For instance, a few years ago I owned another card that ran well for several years. However, it started to artifact and suffer intermittent, momentary black screen issues at about 3 1/2 years into its service life. Since it was already out of warranty, and not functioning normally I was risking little by breaking it down and replacing the thermal interfaces. By doing so, I postponed the inevitable and though I no longer use it in any of my systems, I could in a pinch if I had to; it now serves as a diagnostic tool when necessary. It’s important to note that although the card now functions more normally, one can never eliminate the symptoms once they have begun. CPUs and GPUs are delicate in a sense. Once they overheat they can never be returned to 100% functionality.
The photos below demonstrate the right way to tear down and refurbish the serviceable portion of the cooling solution on a particular card, XFX R7-370B-CDFR. It is not intended to be an all-encompassing guide, but rather to demonstrate the steps needed to perform the same task on any air or passively cooled device.
Philips 0 or 00 screwdriver
X-acto knife, scalpel or other very sharp tool
Good quality thermal compound – I like Arctic MX-4 but there are a number of suitable products on the market
Good quality thermal pads – Fujipoly is pretty much the industry standard for this application (though , get material that is at least 1mm thick, the .5mm pad material is not thick enough to maintain adequate contact with the heat sink!

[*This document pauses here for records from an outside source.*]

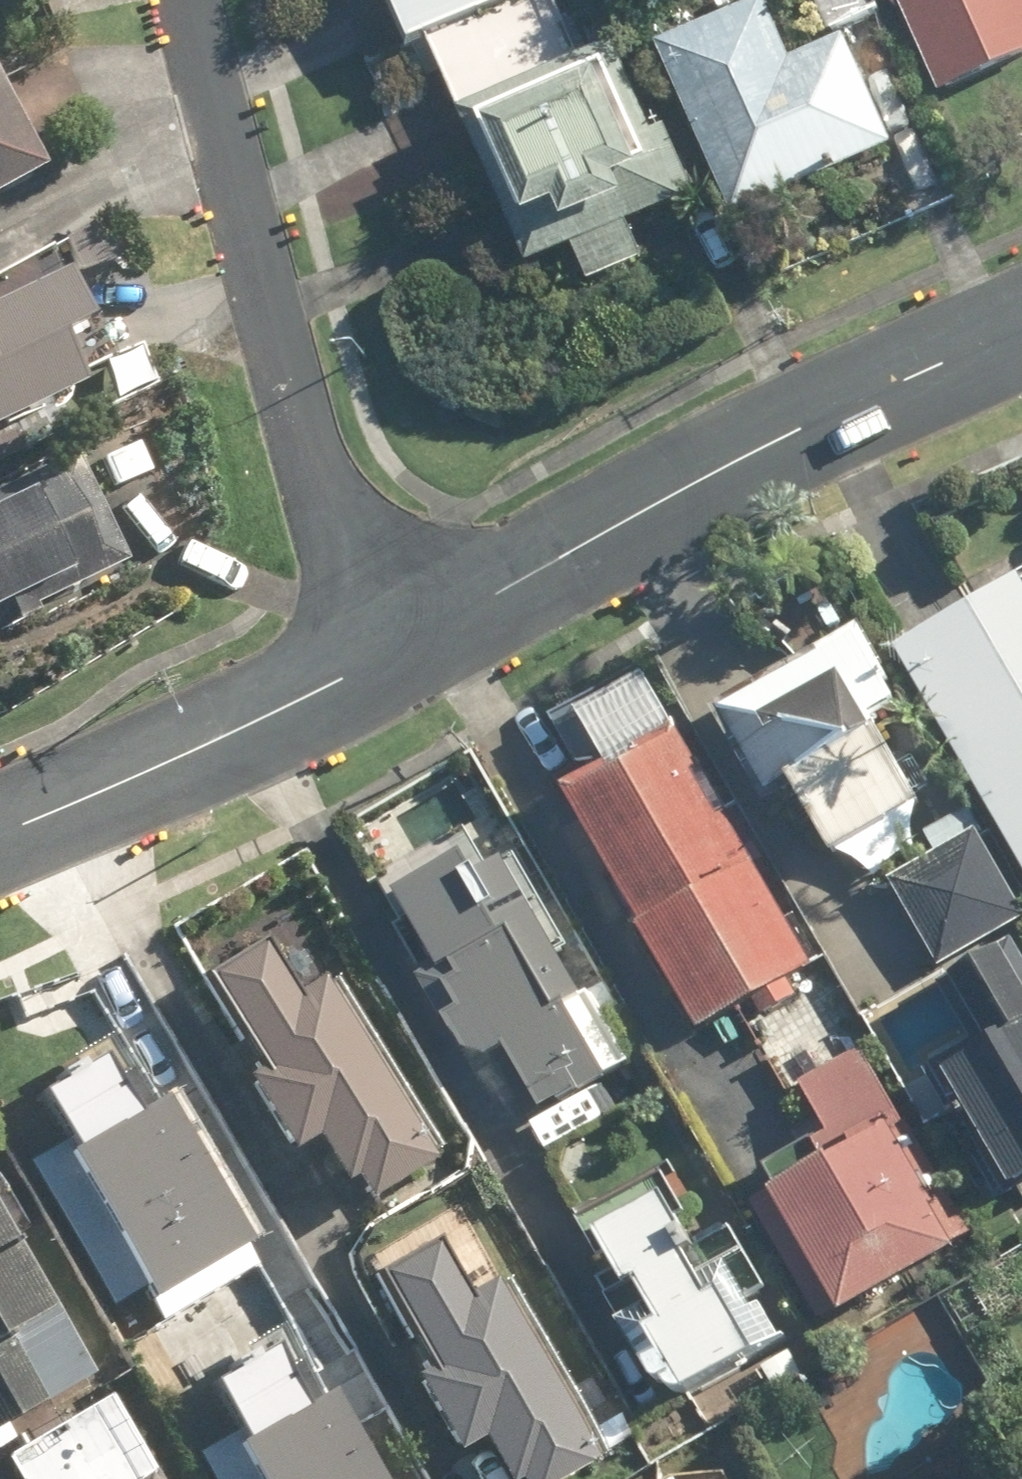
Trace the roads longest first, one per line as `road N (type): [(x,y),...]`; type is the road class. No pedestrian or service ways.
road 1 (tertiary): [(381,657),(756,457),(1021,337)]
road 2 (residential): [(381,657),(190,0)]
road 3 (tertiary): [(0,832),(381,657)]

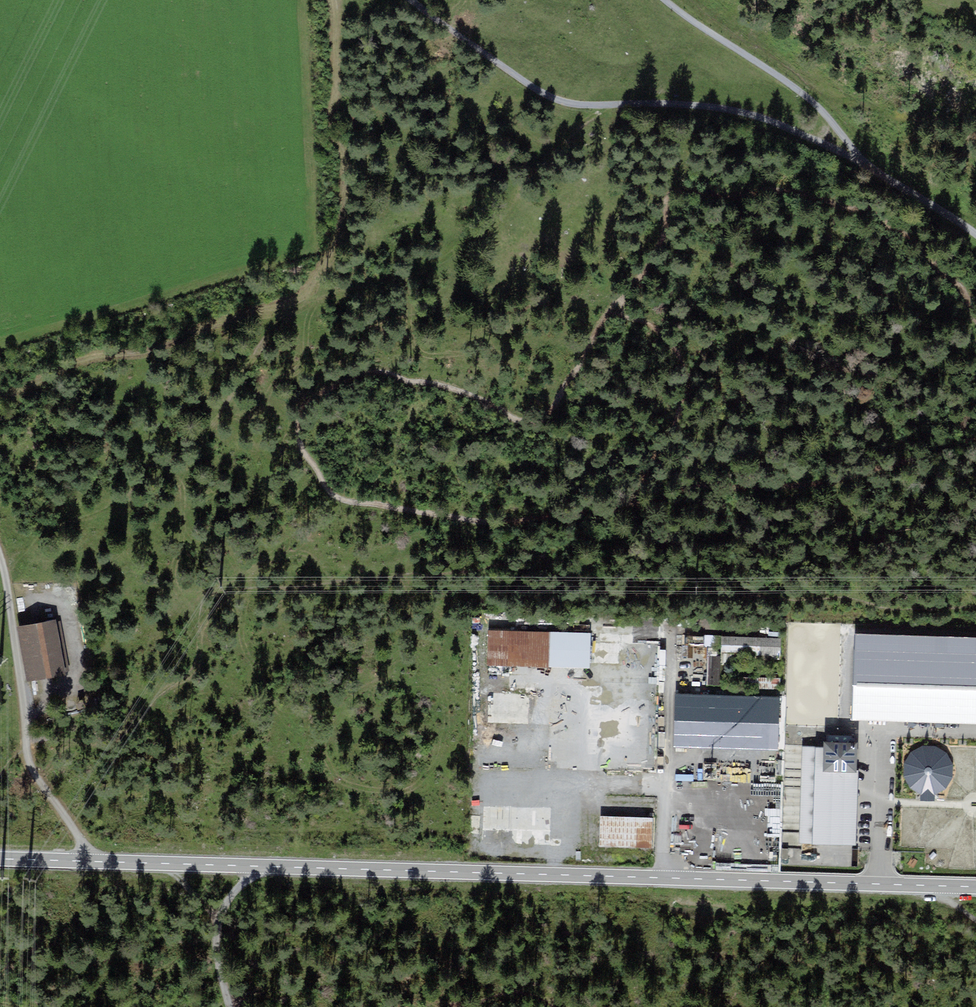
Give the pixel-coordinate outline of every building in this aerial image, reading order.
[(56,619),(16,626),(27,682),(67,674),(56,619)] [(590,634),(488,631),(487,666),(589,669),(590,634)] [(704,636),(683,635),(683,645),(704,645),(704,636)] [(781,636),(720,635),(720,654),(773,655),(773,660),(781,660),(781,636)] [(852,635),(849,722),(975,726),(975,639),(852,635)] [(648,661),(660,662),(660,646),(649,646),(648,661)] [(756,678),(756,689),(781,689),(781,679),(756,678)] [(670,748),(776,752),(778,698),(671,694),(670,748)] [(824,747),(802,746),(799,843),(855,845),(858,770),(856,770),(857,742),(824,741),(824,747)] [(953,763),(949,755),(943,749),(935,746),(927,745),(918,747),(911,752),(906,759),(904,767),(904,775),(907,783),(912,789),(921,794),(921,801),(934,801),(935,794),(942,791),(948,786),(952,779),(954,771),(953,763)] [(551,809),(481,808),(481,846),(551,846),(551,809)] [(652,818),(600,816),(600,847),(651,849),(652,818)]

Fujipoly pads have a thermal conductivity of 11.0 W/mK (Watts per meter-Kelvin, if you care), more than double the heat transfer capacity of the OEM pads. If you’re on a tight budget, you can use cheaper pads that are common on eBay, but don’t buy any that you can’t confirm have a thermal conductivity of at least 5.0 W/mK, which is the minimum spec for all the cards I’ve ever worked on.
Patience – its’ not about doing it fast, but doing it right!